WORK ORDER | For the material below, output exactly the span from the line with "самый ленивый вуз, не гов" to the line with "vous serez confrontés", including both, and nothing besides.
###
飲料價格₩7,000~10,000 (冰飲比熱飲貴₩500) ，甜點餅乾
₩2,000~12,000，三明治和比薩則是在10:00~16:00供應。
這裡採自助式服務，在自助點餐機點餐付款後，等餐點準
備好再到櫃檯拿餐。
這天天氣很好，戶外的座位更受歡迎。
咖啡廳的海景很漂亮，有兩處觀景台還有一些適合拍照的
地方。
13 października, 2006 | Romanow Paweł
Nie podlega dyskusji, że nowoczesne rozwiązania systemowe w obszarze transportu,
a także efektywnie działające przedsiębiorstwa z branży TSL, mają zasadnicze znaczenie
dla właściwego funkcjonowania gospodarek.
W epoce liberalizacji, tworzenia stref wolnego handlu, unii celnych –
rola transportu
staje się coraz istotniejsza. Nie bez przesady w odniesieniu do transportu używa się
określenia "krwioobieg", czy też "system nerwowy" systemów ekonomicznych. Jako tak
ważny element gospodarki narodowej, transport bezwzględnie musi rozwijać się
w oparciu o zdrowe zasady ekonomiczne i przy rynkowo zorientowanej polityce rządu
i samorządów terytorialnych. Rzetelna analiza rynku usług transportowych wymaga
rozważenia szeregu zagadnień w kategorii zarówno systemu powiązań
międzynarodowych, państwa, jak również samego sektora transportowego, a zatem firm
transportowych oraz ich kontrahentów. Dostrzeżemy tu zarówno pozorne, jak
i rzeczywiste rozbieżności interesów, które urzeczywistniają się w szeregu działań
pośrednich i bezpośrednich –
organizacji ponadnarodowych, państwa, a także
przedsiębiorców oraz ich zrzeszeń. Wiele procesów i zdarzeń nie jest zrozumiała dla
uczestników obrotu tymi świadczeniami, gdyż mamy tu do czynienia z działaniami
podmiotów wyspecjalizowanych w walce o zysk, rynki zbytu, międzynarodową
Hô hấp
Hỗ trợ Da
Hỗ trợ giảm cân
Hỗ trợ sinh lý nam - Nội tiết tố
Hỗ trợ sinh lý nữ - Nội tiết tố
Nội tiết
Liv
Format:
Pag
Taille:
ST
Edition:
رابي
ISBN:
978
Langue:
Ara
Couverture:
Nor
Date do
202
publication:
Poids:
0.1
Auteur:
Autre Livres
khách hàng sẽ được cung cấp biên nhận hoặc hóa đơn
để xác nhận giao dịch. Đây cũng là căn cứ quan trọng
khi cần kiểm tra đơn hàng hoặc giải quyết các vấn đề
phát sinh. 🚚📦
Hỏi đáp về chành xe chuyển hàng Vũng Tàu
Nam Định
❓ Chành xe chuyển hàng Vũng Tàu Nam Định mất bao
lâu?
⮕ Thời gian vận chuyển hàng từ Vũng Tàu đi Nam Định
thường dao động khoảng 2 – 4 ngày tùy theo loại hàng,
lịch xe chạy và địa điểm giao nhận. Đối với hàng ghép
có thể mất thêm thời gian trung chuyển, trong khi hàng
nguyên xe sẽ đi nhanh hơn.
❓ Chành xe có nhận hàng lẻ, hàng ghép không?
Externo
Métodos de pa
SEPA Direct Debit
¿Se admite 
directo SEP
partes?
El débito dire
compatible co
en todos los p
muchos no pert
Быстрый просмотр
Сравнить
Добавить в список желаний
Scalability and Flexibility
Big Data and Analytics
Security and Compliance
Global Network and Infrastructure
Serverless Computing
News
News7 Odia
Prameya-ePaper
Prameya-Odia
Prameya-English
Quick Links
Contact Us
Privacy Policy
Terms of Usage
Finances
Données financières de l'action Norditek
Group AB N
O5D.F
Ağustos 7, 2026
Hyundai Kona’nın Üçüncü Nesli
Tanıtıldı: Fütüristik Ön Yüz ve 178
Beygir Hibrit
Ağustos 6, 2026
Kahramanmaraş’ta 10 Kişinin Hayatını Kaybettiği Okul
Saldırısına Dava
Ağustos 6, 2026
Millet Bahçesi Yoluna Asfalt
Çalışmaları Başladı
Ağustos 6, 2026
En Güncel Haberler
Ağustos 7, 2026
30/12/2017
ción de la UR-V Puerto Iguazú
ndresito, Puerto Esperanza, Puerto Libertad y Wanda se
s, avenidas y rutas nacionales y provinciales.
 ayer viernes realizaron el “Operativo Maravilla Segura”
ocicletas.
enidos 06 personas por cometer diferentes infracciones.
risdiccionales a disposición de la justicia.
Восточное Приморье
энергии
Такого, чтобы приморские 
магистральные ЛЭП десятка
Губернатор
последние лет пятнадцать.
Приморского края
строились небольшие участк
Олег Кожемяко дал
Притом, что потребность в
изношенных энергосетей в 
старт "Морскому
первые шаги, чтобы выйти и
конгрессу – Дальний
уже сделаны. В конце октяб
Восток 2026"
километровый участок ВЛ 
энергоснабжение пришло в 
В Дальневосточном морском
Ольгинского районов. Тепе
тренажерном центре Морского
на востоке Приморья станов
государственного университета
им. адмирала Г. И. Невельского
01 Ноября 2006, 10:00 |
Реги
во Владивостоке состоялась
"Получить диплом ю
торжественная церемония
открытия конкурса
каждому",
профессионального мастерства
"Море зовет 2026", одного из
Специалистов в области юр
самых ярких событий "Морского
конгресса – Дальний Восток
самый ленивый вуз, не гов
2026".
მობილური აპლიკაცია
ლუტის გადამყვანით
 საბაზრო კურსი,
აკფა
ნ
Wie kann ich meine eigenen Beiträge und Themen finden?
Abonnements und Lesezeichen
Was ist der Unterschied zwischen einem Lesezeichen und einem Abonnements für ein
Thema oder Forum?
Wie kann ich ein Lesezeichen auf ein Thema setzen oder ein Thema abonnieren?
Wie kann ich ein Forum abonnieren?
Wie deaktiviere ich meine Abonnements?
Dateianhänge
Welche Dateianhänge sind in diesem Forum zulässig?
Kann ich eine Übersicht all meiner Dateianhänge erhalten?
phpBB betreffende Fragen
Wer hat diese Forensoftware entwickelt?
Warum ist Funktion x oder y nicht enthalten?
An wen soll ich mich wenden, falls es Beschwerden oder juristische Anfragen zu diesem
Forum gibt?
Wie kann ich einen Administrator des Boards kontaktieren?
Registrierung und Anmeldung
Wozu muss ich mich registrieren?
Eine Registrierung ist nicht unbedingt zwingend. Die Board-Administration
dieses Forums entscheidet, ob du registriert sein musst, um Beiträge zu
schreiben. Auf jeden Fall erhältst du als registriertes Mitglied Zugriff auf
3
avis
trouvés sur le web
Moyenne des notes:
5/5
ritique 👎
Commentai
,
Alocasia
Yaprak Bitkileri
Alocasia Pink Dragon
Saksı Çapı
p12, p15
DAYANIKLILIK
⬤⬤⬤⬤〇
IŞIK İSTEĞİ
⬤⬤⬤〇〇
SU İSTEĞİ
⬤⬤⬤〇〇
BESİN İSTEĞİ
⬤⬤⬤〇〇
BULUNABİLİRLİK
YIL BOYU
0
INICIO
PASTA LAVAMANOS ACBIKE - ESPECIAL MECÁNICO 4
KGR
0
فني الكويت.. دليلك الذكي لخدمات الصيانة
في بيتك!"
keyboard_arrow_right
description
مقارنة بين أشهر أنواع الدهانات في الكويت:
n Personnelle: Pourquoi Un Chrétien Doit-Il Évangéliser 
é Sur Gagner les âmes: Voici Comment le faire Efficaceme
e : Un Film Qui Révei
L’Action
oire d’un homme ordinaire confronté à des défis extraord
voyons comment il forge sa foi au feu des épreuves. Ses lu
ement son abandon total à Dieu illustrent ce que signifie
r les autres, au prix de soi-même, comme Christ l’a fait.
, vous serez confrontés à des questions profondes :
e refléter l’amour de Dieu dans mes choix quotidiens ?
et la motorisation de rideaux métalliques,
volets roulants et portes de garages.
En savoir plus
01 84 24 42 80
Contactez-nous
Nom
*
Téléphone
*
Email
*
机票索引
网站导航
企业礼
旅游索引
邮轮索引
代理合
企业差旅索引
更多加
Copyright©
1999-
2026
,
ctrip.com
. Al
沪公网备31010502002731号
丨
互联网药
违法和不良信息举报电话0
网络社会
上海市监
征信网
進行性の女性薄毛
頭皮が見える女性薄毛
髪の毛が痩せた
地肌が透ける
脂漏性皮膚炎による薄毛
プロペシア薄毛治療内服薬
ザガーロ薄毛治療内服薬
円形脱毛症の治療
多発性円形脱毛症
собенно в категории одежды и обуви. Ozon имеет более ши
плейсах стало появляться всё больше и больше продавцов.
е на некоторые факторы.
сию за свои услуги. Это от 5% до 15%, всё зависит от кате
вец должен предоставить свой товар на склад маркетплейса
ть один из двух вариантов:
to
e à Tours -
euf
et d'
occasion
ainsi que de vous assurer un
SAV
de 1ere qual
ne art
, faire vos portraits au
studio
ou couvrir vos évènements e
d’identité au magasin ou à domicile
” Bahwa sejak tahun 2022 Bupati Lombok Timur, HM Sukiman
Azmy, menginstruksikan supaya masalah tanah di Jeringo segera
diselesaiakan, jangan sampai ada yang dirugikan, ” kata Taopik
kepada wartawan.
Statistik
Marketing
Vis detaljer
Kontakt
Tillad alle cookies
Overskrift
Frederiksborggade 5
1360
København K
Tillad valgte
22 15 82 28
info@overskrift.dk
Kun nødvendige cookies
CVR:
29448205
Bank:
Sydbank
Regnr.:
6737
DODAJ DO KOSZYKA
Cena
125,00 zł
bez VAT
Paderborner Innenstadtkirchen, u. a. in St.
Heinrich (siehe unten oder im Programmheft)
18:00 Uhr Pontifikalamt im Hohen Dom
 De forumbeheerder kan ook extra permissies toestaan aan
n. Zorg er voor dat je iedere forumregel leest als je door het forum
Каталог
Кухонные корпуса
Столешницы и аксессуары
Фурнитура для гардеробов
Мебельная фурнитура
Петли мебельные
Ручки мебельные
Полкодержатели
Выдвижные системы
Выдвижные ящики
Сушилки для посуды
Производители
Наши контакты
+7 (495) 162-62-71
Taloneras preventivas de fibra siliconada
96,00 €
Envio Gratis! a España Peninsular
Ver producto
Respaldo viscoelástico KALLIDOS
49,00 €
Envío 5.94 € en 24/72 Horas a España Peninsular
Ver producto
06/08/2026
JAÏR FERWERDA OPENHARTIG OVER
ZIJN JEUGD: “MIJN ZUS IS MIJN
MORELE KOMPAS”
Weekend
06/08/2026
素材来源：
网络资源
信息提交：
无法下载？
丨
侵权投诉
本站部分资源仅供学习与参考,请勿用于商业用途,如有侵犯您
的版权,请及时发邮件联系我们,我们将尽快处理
###
RESPONSE |
самый ленивый вуз, не гов
2026".
მობილური აპლიკაცია
ლუტის გადამყვანით
 საბაზრო კურსი,
აკფა
ნ
Wie kann ich meine eigenen Beiträge und Themen finden?
Abonnements und Lesezeichen
Was ist der Unterschied zwischen einem Lesezeichen und einem Abonnements für ein
Thema oder Forum?
Wie kann ich ein Lesezeichen auf ein Thema setzen oder ein Thema abonnieren?
Wie kann ich ein Forum abonnieren?
Wie deaktiviere ich meine Abonnements?
Dateianhänge
Welche Dateianhänge sind in diesem Forum zulässig?
Kann ich eine Übersicht all meiner Dateianhänge erhalten?
phpBB betreffende Fragen
Wer hat diese Forensoftware entwickelt?
Warum ist Funktion x oder y nicht enthalten?
An wen soll ich mich wenden, falls es Beschwerden oder juristische Anfragen zu diesem
Forum gibt?
Wie kann ich einen Administrator des Boards kontaktieren?
Registrierung und Anmeldung
Wozu muss ich mich registrieren?
Eine Registrierung ist nicht unbedingt zwingend. Die Board-Administration
dieses Forums entscheidet, ob du registriert sein musst, um Beiträge zu
schreiben. Auf jeden Fall erhältst du als registriertes Mitglied Zugriff auf
3
avis
trouvés sur le web
Moyenne des notes:
5/5
ritique 👎
Commentai
,
Alocasia
Yaprak Bitkileri
Alocasia Pink Dragon
Saksı Çapı
p12, p15
DAYANIKLILIK
⬤⬤⬤⬤〇
IŞIK İSTEĞİ
⬤⬤⬤〇〇
SU İSTEĞİ
⬤⬤⬤〇〇
BESİN İSTEĞİ
⬤⬤⬤〇〇
BULUNABİLİRLİK
YIL BOYU
0
INICIO
PASTA LAVAMANOS ACBIKE - ESPECIAL MECÁNICO 4
KGR
0
فني الكويت.. دليلك الذكي لخدمات الصيانة
في بيتك!"
keyboard_arrow_right
description
مقارنة بين أشهر أنواع الدهانات في الكويت:
n Personnelle: Pourquoi Un Chrétien Doit-Il Évangéliser 
é Sur Gagner les âmes: Voici Comment le faire Efficaceme
e : Un Film Qui Révei
L’Action
oire d’un homme ordinaire confronté à des défis extraord
voyons comment il forge sa foi au feu des épreuves. Ses lu
ement son abandon total à Dieu illustrent ce que signifie
r les autres, au prix de soi-même, comme Christ l’a fait.
, vous serez confrontés à des questions profondes :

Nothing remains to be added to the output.